= Krzysztof Pusz =

Polish politician and lawyer

Krzysztof Zbigniew Pusz (born 21 June 1951 in Gdańsk) is a Polish politician and lawyer.

A graduate of the University of Gdańsk, he was involved in the Solidarity movement since its beginnings. He was an organizer of the Interim Coordination Commission of Solidarity. Later he was a secretary in the Solidarity's leader, Lech Wałęsa, office.

Pusz became a director of the Central Solidarity Office and served in this position in 1989.

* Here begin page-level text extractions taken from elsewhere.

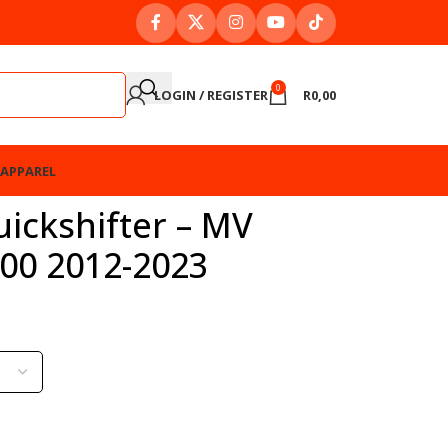
0
LOGIN / REGISTER
R
0,00
APPAREL
ickshifter – MV
800 2012-2023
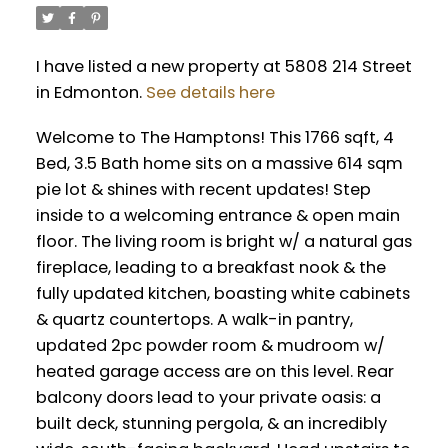
I have listed a new property at 5808 214 Street
in Edmonton.
See details here
Welcome to The Hamptons! This 1766 sqft, 4
Bed, 3.5 Bath home sits on a massive 614 sqm
pie lot & shines with recent updates! Step
inside to a welcoming entrance & open main
floor. The living room is bright w/ a natural gas
fireplace, leading to a breakfast nook & the
fully updated kitchen, boasting white cabinets
& quartz countertops. A walk-in pantry,
updated 2pc powder room & mudroom w/
heated garage access are on this level. Rear
balcony doors lead to your private oasis: a
built deck, stunning pergola, & an incredibly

When Wałęsa was elected President in 1990, Pusz was appointed a minister of state in the Office of the President and became Chief of Presidential Cabinet. He served this position from 22 December 1990 (a day Wałęsa took office) until 29 October 1991, when he was replaced by Mieczysław Wachowski.

Following this, Pusz retired from the active politics and dedicated himself to business. He, however, back when he was named deputy Voivode of the Gdańsk Voivodeship, and later after municipal reform, Pomeranian Voivodeship. He served as a deputy of the voivode from 1998 to 2001.

A longtime member of the centrist Freedom Union, he was a regional leader of this party from 2001 and, after the creation of the Democratic Party – demokraci.pl.

He ran for the President (Mayor) of Gdańsk in 2006 on the ballot of the Left and the Democrats (A coalition of Democratic Party, Democratic Left Alliance, Labour Union and Social Democracy of Poland (SdPl).

He remained a close friend of former President Wałęsa.

During his later career as entrepreneur, he was a president of Port Service, a hazardous waste disposal firm situated in Gdańsk. In 2015 he was put to a trial after an investigation by the prosecutor which showed some grave abuse by the firm when dealing with toxic soil that contained Hexachlorobenzene. It was first stored very close to the waterfront of a nearby located Gdańsk Bay in a bunch of bags that leaked brown liquid. Then contaminated soil was handed over to another firm that simply put it in the ground not knowing the real nature of it as the documents provided by Port Service named it as non-threatening to the environment. Later investigation showed that it was potentially harmful for local soil and water.
This story had some impact in Polish media, both local and big outlets.